Film e programmi TV su Internet: Mediaset e RAI fermi ai video, nonostante la tecnologia posseduta.

La maggior parte del materiale video on line messo a disposizione da RAI e Mediaset riguarda podcast, brevi filmati di anteprima, riassunti realizzati in maniera opinabile. Niente di davvero utile e pienamente fruibile.

Redazione 

Come spesso accade, in campo tecnologico sono gli Stati Uniti a lanciare una tendenza. Il settore dei video on line, partito come tentativo di sperimentazione e verso il quale non sono mancati atteggiamenti di scetticismo, sta prendendo sempre più piede.

Sui siti web a stelle e strisce l’utente ha una scelta davvero ampia.
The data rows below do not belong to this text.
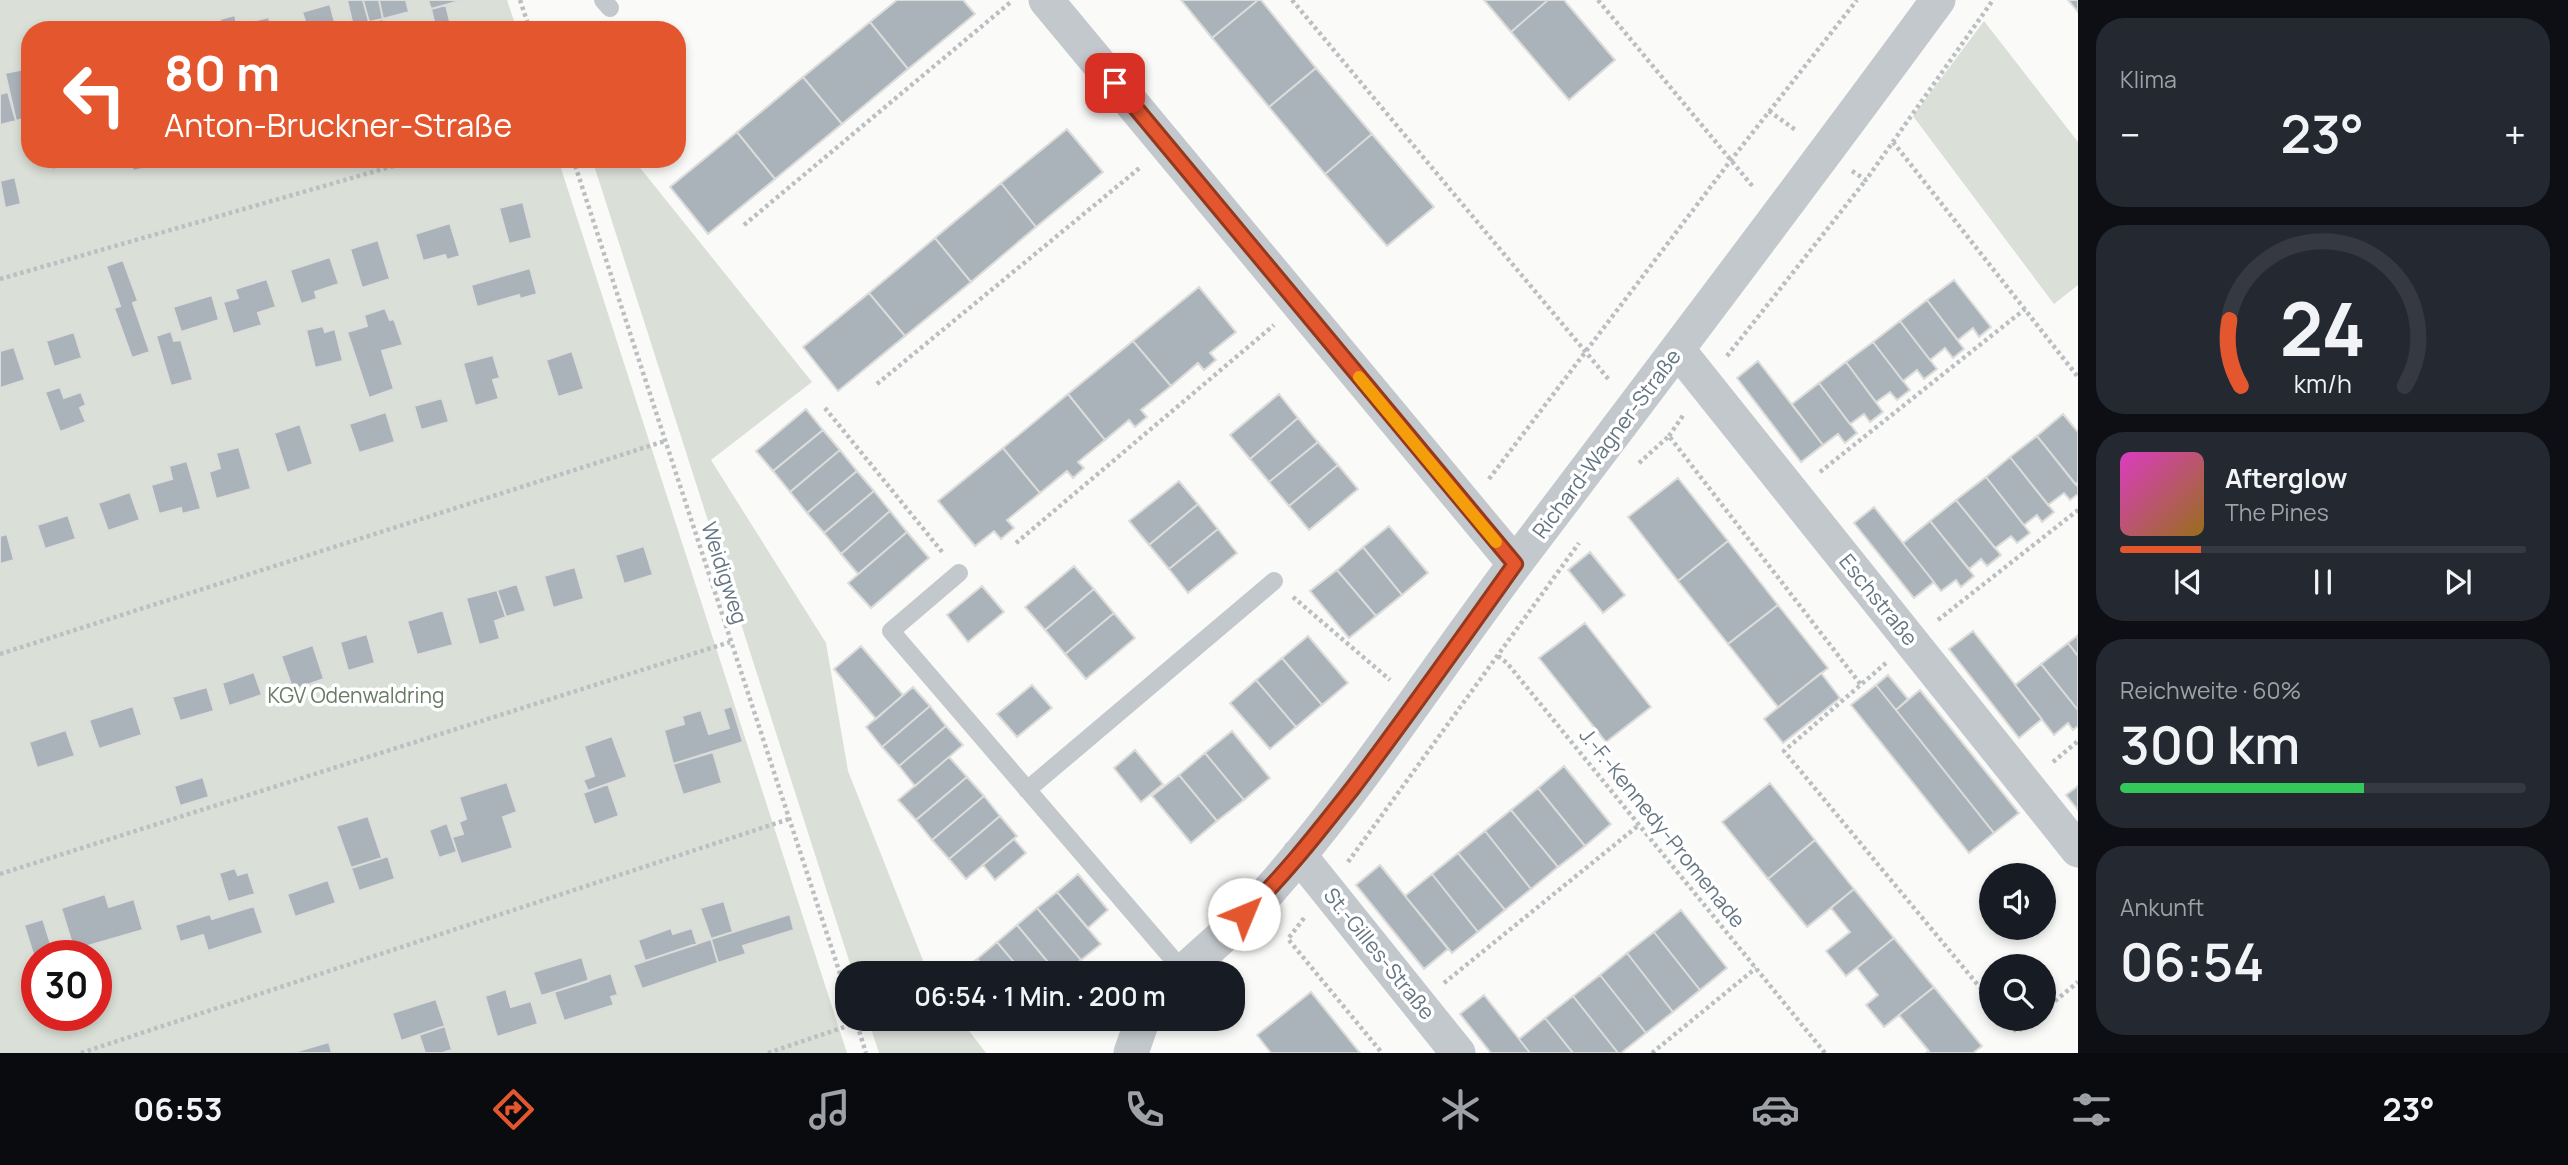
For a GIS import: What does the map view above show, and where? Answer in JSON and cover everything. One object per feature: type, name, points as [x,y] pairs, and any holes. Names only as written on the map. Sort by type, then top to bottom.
[{"type":"street","points":[[1046,0],[1515,564]]},
{"type":"street","name":"Richard-Wagner-Straße","points":[[1195,961],[1265,895],[1299,855],[1416,703],[1515,564],[1778,217],[1938,0]]},
{"type":"street","name":"Eschstraße","points":[[1678,350],[2078,850]]},
{"type":"street","name":"St.-Gilles-Straße","points":[[1299,855],[1458,1053]]},
{"type":"street","points":[[1131,1053],[1139,1031]]},
{"type":"lane","points":[[959,572],[891,631],[1174,961]]},
{"type":"lane","points":[[1027,790],[1273,581]]},
{"type":"path","points":[[520,0],[527,21]]},
{"type":"path","points":[[744,225],[1013,0]]},
{"type":"path","points":[[1292,0],[1633,409]]},
{"type":"path","points":[[1598,0],[1778,217]]},
{"type":"path","points":[[1468,508],[1731,160],[1857,0]]},
{"type":"path","points":[[1893,142],[2078,377]]},
{"type":"path","points":[[877,384],[1167,145]]},
{"type":"path","points":[[0,279],[387,168]]},
{"type":"path","name":"Weidigweg","points":[[575,168],[836,961]]},
{"type":"path","points":[[1631,470],[1669,436],[1706,383],[1866,180]]},
{"type":"path","points":[[1016,543],[1298,304]]},
{"type":"path","points":[[1793,494],[2025,309]]},
{"type":"path","points":[[825,408],[959,572]]},
{"type":"path","points":[[1669,436],[1861,685]]},
{"type":"path","points":[[0,654],[665,441]]},
{"type":"path","points":[[1979,986],[1784,751],[1911,641],[2078,510]]},
{"type":"path","points":[[1382,1053],[1288,939],[1328,890],[1584,536]]},
{"type":"path","points":[[1273,581],[1416,703]]},
{"type":"path","name":"J.-F.-Kennedy-Promenade","points":[[1467,632],[1507,663],[1825,1053]]},
{"type":"path","points":[[0,874],[730,642]]},
{"type":"path","points":[[81,1053],[789,819]]},
{"type":"path","points":[[1418,1004],[1639,825]]},
{"type":"path","points":[[1652,1053],[1756,968]]},
{"type":"path","points":[[2056,1000],[2078,982]]},
{"type":"path","points":[[768,1053],[835,1028]]},
{"type":"path","points":[[858,1031],[866,1053]]},
{"type":"green space","name":"KGV Odenwaldring","points":[[0,0],[507,0],[514,21],[21,21],[21,168],[561,168],[835,1016],[835,1031],[840,1031],[847,1053],[0,1053]]},
{"type":"green space","points":[[1984,21],[2078,142],[2078,285],[2054,304],[1913,116]]},
{"type":"green space","points":[[595,168],[640,168],[812,382],[711,460],[826,643],[848,771],[923,961],[849,961]]},
{"type":"green space","points":[[872,1031],[969,1031],[986,1053],[879,1053]]},
{"type":"building","points":[[347,0],[363,0],[369,21],[352,21]]},
{"type":"building","points":[[363,0],[379,0],[383,19],[369,21]]},
{"type":"building","points":[[379,0],[406,0],[409,12],[383,19]]},
{"type":"building","points":[[428,0],[463,0],[431,9]]},
{"type":"building","points":[[897,0],[963,0],[975,14],[908,69],[870,22]]},
{"type":"building","points":[[1181,0],[1258,0],[1212,38]]},
{"type":"building","points":[[1261,0],[1316,68],[1269,107],[1212,38]]},
{"type":"building","points":[[1484,0],[1548,0],[1511,32]]},
{"type":"building","points":[[1548,0],[1564,0],[1615,60],[1569,100],[1511,32]]},
{"type":"building","points":[[2068,0],[2078,0],[2078,12]]},
{"type":"building","points":[[330,4],[335,21],[305,21],[302,12]]},
{"type":"building","points":[[446,5],[450,21],[434,21],[431,9]]},
{"type":"building","points":[[235,15],[236,21],[220,21]]},
{"type":"building","points":[[269,17],[270,21],[253,21]]},
{"type":"building","points":[[870,22],[908,69],[842,124],[803,77]]},
{"type":"building","points":[[1316,68],[1372,134],[1325,174],[1269,107]]},
{"type":"building","points":[[21,70],[21,120],[16,121],[5,73]]},
{"type":"building","points":[[803,77],[842,124],[775,179],[737,132]]},
{"type":"building","points":[[8,92],[16,121],[0,125],[0,94]]},
{"type":"building","points":[[1067,129],[1103,172],[1036,227],[1001,183]]},
{"type":"building","points":[[737,132],[775,179],[708,234],[670,187]]},
{"type":"building","points":[[1372,134],[1434,207],[1387,246],[1325,174]]},
{"type":"building","points":[[15,177],[21,204],[5,208],[0,181]]},
{"type":"building","points":[[1001,183],[1036,227],[971,282],[935,238]]},
{"type":"building","points":[[523,202],[532,238],[509,244],[499,208]]},
{"type":"building","points":[[450,223],[460,256],[447,260],[445,255],[423,261],[415,234]]},
{"type":"building","points":[[935,238],[971,282],[905,336],[869,293]]},
{"type":"building","points":[[378,240],[390,279],[362,288],[350,249]]},
{"type":"building","points":[[330,257],[339,284],[315,292],[317,299],[301,304],[290,270]]},
{"type":"building","points":[[123,260],[138,301],[133,303],[150,352],[132,358],[114,308],[120,306],[106,266]]},
{"type":"building","points":[[530,268],[537,294],[520,299],[519,295],[477,307],[471,285]]},
{"type":"building","points":[[267,279],[276,307],[258,313],[262,325],[233,334],[223,302],[238,298],[235,289]]},
{"type":"building","points":[[1954,280],[1991,327],[1979,337],[1973,328],[1958,340],[1927,300]]},
{"type":"building","points":[[1199,287],[1236,332],[1210,353],[1216,360],[1204,370],[1198,363],[1171,386],[1133,341]]},
{"type":"building","points":[[869,293],[905,336],[838,391],[803,347]]},
{"type":"building","points":[[212,295],[219,320],[181,332],[173,307]]},
{"type":"building","points":[[1927,300],[1964,349],[1953,358],[1945,348],[1930,360],[1900,321]]},
{"type":"building","points":[[385,308],[390,320],[394,319],[403,345],[382,351],[394,389],[369,398],[347,332],[367,326],[364,315]]},
{"type":"building","points":[[1900,321],[1937,369],[1924,379],[1917,370],[1903,381],[1873,342]]},
{"type":"building","points":[[323,326],[325,332],[335,329],[343,361],[315,368],[306,330]]},
{"type":"building","points":[[171,331],[174,341],[181,340],[193,380],[171,386],[156,336]]},
{"type":"building","points":[[74,332],[82,358],[54,367],[46,341]]},
{"type":"building","points":[[1133,341],[1171,386],[1141,410],[1147,417],[1135,427],[1129,420],[1105,440],[1068,394]]},
{"type":"building","points":[[1873,342],[1910,390],[1897,400],[1890,392],[1876,402],[1846,362]]},
{"type":"building","points":[[14,347],[25,380],[0,388],[0,351]]},
{"type":"building","points":[[572,351],[584,389],[558,397],[546,360]]},
{"type":"building","points":[[493,355],[500,378],[493,380],[499,399],[475,406],[463,363]]},
{"type":"building","points":[[1758,361],[1823,445],[1801,462],[1737,378]]},
{"type":"building","points":[[1846,362],[1883,412],[1870,422],[1864,414],[1850,424],[1819,383]]},
{"type":"building","points":[[1819,383],[1857,433],[1845,443],[1838,434],[1823,445],[1792,404]]},
{"type":"building","points":[[60,387],[64,398],[81,392],[86,405],[80,408],[86,422],[60,432],[45,392]]},
{"type":"building","points":[[1068,394],[1105,440],[1078,462],[1084,468],[1073,478],[1067,471],[1040,493],[1003,448]]},
{"type":"building","points":[[1279,394],[1298,418],[1250,459],[1230,435]]},
{"type":"building","points":[[442,398],[449,422],[421,430],[414,406]]},
{"type":"building","points":[[806,409],[823,430],[773,471],[756,451]]},
{"type":"building","points":[[386,412],[395,442],[359,453],[349,424]]},
{"type":"building","points":[[2063,414],[2078,432],[2078,482],[2075,484],[2037,436]]},
{"type":"building","points":[[1298,418],[1318,442],[1269,482],[1250,459]]},
{"type":"building","points":[[300,424],[313,464],[287,473],[274,433]]},
{"type":"building","points":[[823,430],[840,450],[790,492],[773,471]]},
{"type":"building","points":[[2037,436],[2078,487],[2078,494],[2070,500],[2064,493],[2048,505],[2010,457]]},
{"type":"building","points":[[1318,442],[1338,465],[1289,506],[1269,482]]},
{"type":"building","points":[[239,447],[251,489],[216,499],[209,472],[220,468],[216,453]]},
{"type":"building","points":[[1003,448],[1040,493],[1007,520],[1014,528],[1001,539],[994,531],[975,546],[938,501]]},
{"type":"building","points":[[840,450],[857,471],[807,513],[790,492]]},
{"type":"building","points":[[2010,457],[2054,512],[2042,522],[2037,515],[2024,525],[1986,477]]},
{"type":"building","points":[[187,461],[201,509],[182,514],[181,508],[159,514],[151,485],[172,479],[169,466]]},
{"type":"building","points":[[1338,465],[1358,489],[1309,530],[1289,506]]},
{"type":"building","points":[[857,471],[874,491],[824,533],[807,513]]},
{"type":"building","points":[[1986,477],[2030,533],[2017,543],[2011,536],[1995,548],[1956,500]]},
{"type":"building","points":[[1678,478],[1728,541],[1678,581],[1628,517]]},
{"type":"building","points":[[1179,481],[1198,504],[1149,545],[1129,521]]},
{"type":"building","points":[[874,491],[890,511],[841,554],[824,533]]},
{"type":"building","points":[[130,492],[140,520],[108,531],[98,503]]},
{"type":"building","points":[[1956,500],[2001,555],[1987,566],[1981,559],[1969,569],[1930,521]]},
{"type":"building","points":[[1198,504],[1218,529],[1169,569],[1149,545]]},
{"type":"building","points":[[1874,507],[1934,582],[1914,598],[1854,523]]},
{"type":"building","points":[[890,511],[907,532],[858,574],[841,554]]},
{"type":"building","points":[[68,515],[76,539],[45,549],[37,525]]},
{"type":"building","points":[[1930,521],[1974,576],[1961,587],[1956,580],[1941,591],[1903,543]]},
{"type":"building","points":[[1389,526],[1428,573],[1402,595],[1363,547]]},
{"type":"building","points":[[1218,529],[1237,553],[1188,593],[1169,569]]},
{"type":"building","points":[[907,532],[929,558],[871,608],[848,583]]},
{"type":"building","points":[[7,534],[14,560],[0,564],[0,536]]},
{"type":"building","points":[[1728,541],[1778,605],[1728,644],[1678,581]]},
{"type":"building","points":[[644,546],[653,575],[624,584],[615,555]]},
{"type":"building","points":[[1363,547],[1402,595],[1376,616],[1337,570]]},
{"type":"building","points":[[1590,552],[1625,595],[1603,613],[1568,570]]},
{"type":"building","points":[[1074,566],[1094,589],[1045,630],[1025,607]]},
{"type":"building","points":[[575,567],[584,599],[553,608],[544,576]]},
{"type":"building","points":[[1337,570],[1376,616],[1349,638],[1310,591]]},
{"type":"building","points":[[517,584],[526,611],[506,617],[497,590]]},
{"type":"building","points":[[982,586],[1004,612],[968,642],[947,615]]},
{"type":"building","points":[[1094,589],[1114,613],[1065,654],[1045,630]]},
{"type":"building","points":[[497,590],[506,617],[495,621],[500,639],[479,645],[466,598]]},
{"type":"building","points":[[1778,605],[1828,668],[1778,707],[1728,644]]},
{"type":"building","points":[[443,610],[453,645],[417,655],[407,621]]},
{"type":"building","points":[[1114,613],[1135,638],[1086,679],[1065,654]]},
{"type":"building","points":[[1585,623],[1651,707],[1606,742],[1539,658]]},
{"type":"building","points":[[1973,631],[2042,719],[2019,738],[1949,649]]},
{"type":"building","points":[[367,634],[375,663],[348,671],[340,642]]},
{"type":"building","points":[[2078,635],[2078,656],[2068,643]]},
{"type":"building","points":[[1308,636],[1348,683],[1322,705],[1282,658]]},
{"type":"building","points":[[2068,643],[2078,656],[2078,710],[2041,664]]},
{"type":"building","points":[[313,645],[324,679],[293,690],[281,656]]},
{"type":"building","points":[[861,646],[903,695],[876,719],[834,669]]},
{"type":"building","points":[[1282,658],[1322,705],[1296,727],[1256,680]]},
{"type":"building","points":[[2041,664],[2078,710],[2078,726],[2073,730],[2068,723],[2054,735],[2015,685]]},
{"type":"building","points":[[254,672],[262,695],[229,706],[222,683]]},
{"type":"building","points":[[1821,673],[1840,698],[1783,743],[1764,719]]},
{"type":"building","points":[[1888,675],[1908,699],[1896,710],[1876,685]]},
{"type":"building","points":[[1256,680],[1296,727],[1270,749],[1230,703]]},
{"type":"building","points":[[1032,685],[1052,708],[1017,737],[997,714]]},
{"type":"building","points":[[1876,685],[1994,833],[1969,853],[1851,705]]},
{"type":"building","points":[[207,687],[214,711],[180,721],[172,697]]},
{"type":"building","points":[[913,687],[930,706],[882,747],[866,727]]},
{"type":"building","points":[[1920,690],[2019,813],[1994,833],[1896,710]]},
{"type":"building","points":[[133,706],[142,735],[99,749],[89,720]]},
{"type":"building","points":[[732,706],[743,742],[673,764],[664,730],[684,724],[682,716],[701,710],[709,734],[729,728],[723,709]]},
{"type":"building","points":[[930,706],[946,726],[899,766],[882,747]]},
{"type":"building","points":[[946,726],[963,745],[915,786],[899,766]]},
{"type":"building","points":[[66,730],[75,756],[37,768],[29,742]]},
{"type":"building","points":[[1232,731],[1270,778],[1244,800],[1205,753]]},
{"type":"building","points":[[612,736],[627,777],[588,791],[583,780],[594,776],[584,746]]},
{"type":"building","points":[[1135,750],[1163,784],[1141,802],[1114,768]]},
{"type":"building","points":[[713,752],[722,783],[683,795],[673,764]]},
{"type":"building","points":[[1205,753],[1244,800],[1217,821],[1179,775]]},
{"type":"building","points":[[949,757],[967,777],[916,820],[898,800]]},
{"type":"building","points":[[1564,766],[1611,824],[1585,846],[1538,788]]},
{"type":"building","points":[[1179,775],[1217,821],[1191,843],[1152,796]]},
{"type":"building","points":[[203,777],[209,797],[180,806],[174,786]]},
{"type":"building","points":[[967,777],[984,796],[932,840],[916,820]]},
{"type":"building","points":[[507,782],[517,812],[503,817],[513,848],[461,864],[452,837],[463,834],[459,822],[466,819],[459,797]]},
{"type":"building","points":[[1770,783],[1815,840],[1768,879],[1722,822]]},
{"type":"building","points":[[608,784],[619,816],[594,825],[583,793]]},
{"type":"building","points":[[2078,786],[2078,810],[2066,795]]},
{"type":"building","points":[[1538,788],[1585,846],[1558,867],[1511,810]]},
{"type":"building","points":[[984,796],[1000,816],[949,859],[932,840]]},
{"type":"building","points":[[1511,810],[1558,867],[1531,889],[1485,831]]},
{"type":"building","points":[[368,816],[382,858],[351,868],[336,826]]},
{"type":"building","points":[[1000,816],[1017,836],[966,879],[949,859]]},
{"type":"building","points":[[447,823],[457,852],[439,858],[429,830]]},
{"type":"building","points":[[1485,831],[1531,889],[1505,910],[1458,853]]},
{"type":"building","points":[[1014,839],[1026,853],[995,880],[983,865]]},
{"type":"building","points":[[1815,840],[1854,889],[1807,927],[1768,879]]},
{"type":"building","points":[[1458,853],[1505,910],[1478,932],[1432,874]]},
{"type":"building","points":[[388,856],[395,879],[359,891],[351,868]]},
{"type":"building","points":[[1380,865],[1448,949],[1424,969],[1356,885]]},
{"type":"building","points":[[235,868],[238,875],[248,872],[255,894],[228,902],[219,873]]},
{"type":"building","points":[[1078,874],[1108,910],[1088,928],[1057,892]]},
{"type":"building","points":[[1432,874],[1478,932],[1452,953],[1405,896]]},
{"type":"building","points":[[328,880],[336,903],[295,917],[287,894]]},
{"type":"building","points":[[1854,889],[1894,938],[1846,976],[1826,951],[1850,932],[1831,908]]},
{"type":"building","points":[[1057,892],[1101,944],[1081,960],[1037,908]]},
{"type":"building","points":[[105,894],[109,907],[134,899],[143,930],[108,940],[71,940],[61,908]]},
{"type":"building","points":[[724,901],[733,932],[711,939],[700,908]]},
{"type":"building","points":[[254,906],[263,933],[208,951],[203,935],[180,942],[175,925],[210,914],[212,919]]},
{"type":"building","points":[[1037,908],[1081,960],[1047,961],[1017,925]]},
{"type":"building","points":[[1681,910],[1727,968],[1700,990],[1654,932]]},
{"type":"building","points":[[790,914],[794,930],[743,946],[746,954],[718,963],[711,939]]},
{"type":"building","points":[[43,919],[50,940],[29,940],[24,925]]},
{"type":"building","points":[[1017,925],[1047,961],[1013,961],[997,942]]},
{"type":"building","points":[[671,928],[673,934],[692,928],[697,944],[645,961],[638,940]]},
{"type":"building","points":[[1654,932],[1700,990],[1673,1012],[1627,953]]},
{"type":"building","points":[[1894,938],[1934,987],[1884,1027],[1866,1005],[1878,995],[1857,968]]},
{"type":"building","points":[[711,939],[718,963],[642,989],[633,965]]},
{"type":"building","points":[[997,942],[1013,961],[979,961],[977,959]]},
{"type":"building","points":[[1627,953],[1673,1012],[1646,1033],[1600,975]]},
{"type":"building","points":[[582,957],[589,981],[541,996],[533,972]]},
{"type":"building","points":[[611,973],[618,995],[611,997],[614,1005],[564,1021],[554,992]]},
{"type":"building","points":[[1600,975],[1646,1033],[1621,1053],[1618,1053],[1573,996]]},
{"type":"building","points":[[1934,987],[1982,1046],[1973,1053],[1926,1053],[1929,1051],[1899,1015]]},
{"type":"building","points":[[506,989],[511,1007],[531,1001],[538,1024],[497,1037],[485,996]]},
{"type":"building","points":[[1311,992],[1360,1053],[1271,1053],[1257,1035]]},
{"type":"building","points":[[1484,995],[1530,1053],[1491,1053],[1460,1014]]},
{"type":"building","points":[[1573,996],[1618,1053],[1573,1053],[1545,1018]]},
{"type":"building","points":[[436,999],[445,1026],[401,1041],[392,1013]]},
{"type":"building","points":[[1545,1018],[1573,1053],[1530,1053],[1519,1039]]},
{"type":"building","points":[[445,1026],[452,1050],[425,1053],[419,1035]]},
{"type":"building","points":[[329,1042],[332,1053],[291,1053]]},
{"type":"slow traffic","points":[[1359,377],[1496,542]]},
{"type":"route","points":[[1115,83],[1515,564],[1340,804],[1265,895],[1244,914]]}]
Grazie anche all’aumento dei costi di distribuzione, Internet è concepito come strada alternativa per distribuire prodotti che difficilmente troverebbero spazio nei canali tradizionali. Ne sono un esempio i film e i documentari provenienti dai più diversi festival cinematografici, da Cannes al Sundance al Tribeca.

Si tratta perlopiù di prodotti minori, a volte di nicchia, che attraverso la Rete trovano una propria visibilità e testano le proprie potenzialità anche commerciali. Spesso, infatti, il tam tam parte dal web per poi estendersi al mercato tradizionale.

Si crea, in questo modo, un altro indotto economico, del quale beneficiano sia gli autori e gli artisti minori o emergenti, sia l’industria tutta, anche quella parte di essa ancora convinta che Internet abbia solo portato perdite dovute alla pratica del file sharing.

In Italia, invece, che succede?

Succede che Rai e Mediaset hanno entrambi un sito web che potrebbe costituire la piattaforma per fare streaming e mettere film e telefilm a noleggio o in programmazione differita rispetto alla televisione. Ma non fanno (quasi) nulla.

La maggior parte del materiale video on line messo a disposizione dai due principali attori della comunicazione made in Italy riguarda troppo spesso podcast, brevi filmati di anteprima, riassunti realizzati in maniera opinabile. Niente di davvero utile e pienamente fruibile.

E pensare che, per esempio, la presenza di Mediaset sul web è tutt’altro che trascurabile. Il gruppo ha da pochi giorni deciso di distribuire spezzoni video delle proprie trasmissioni tramite Libero, il quarto portale video più importante del panorama Internet italiano. Addirittura dal giorno dopo la messa in onda televisiva.

Ma, ripetiamo, si tratta pur sempre di spezzoni. Perché, dunque, non osare di più? Perché non guardare, anche solo per un attimo, oltreoceano?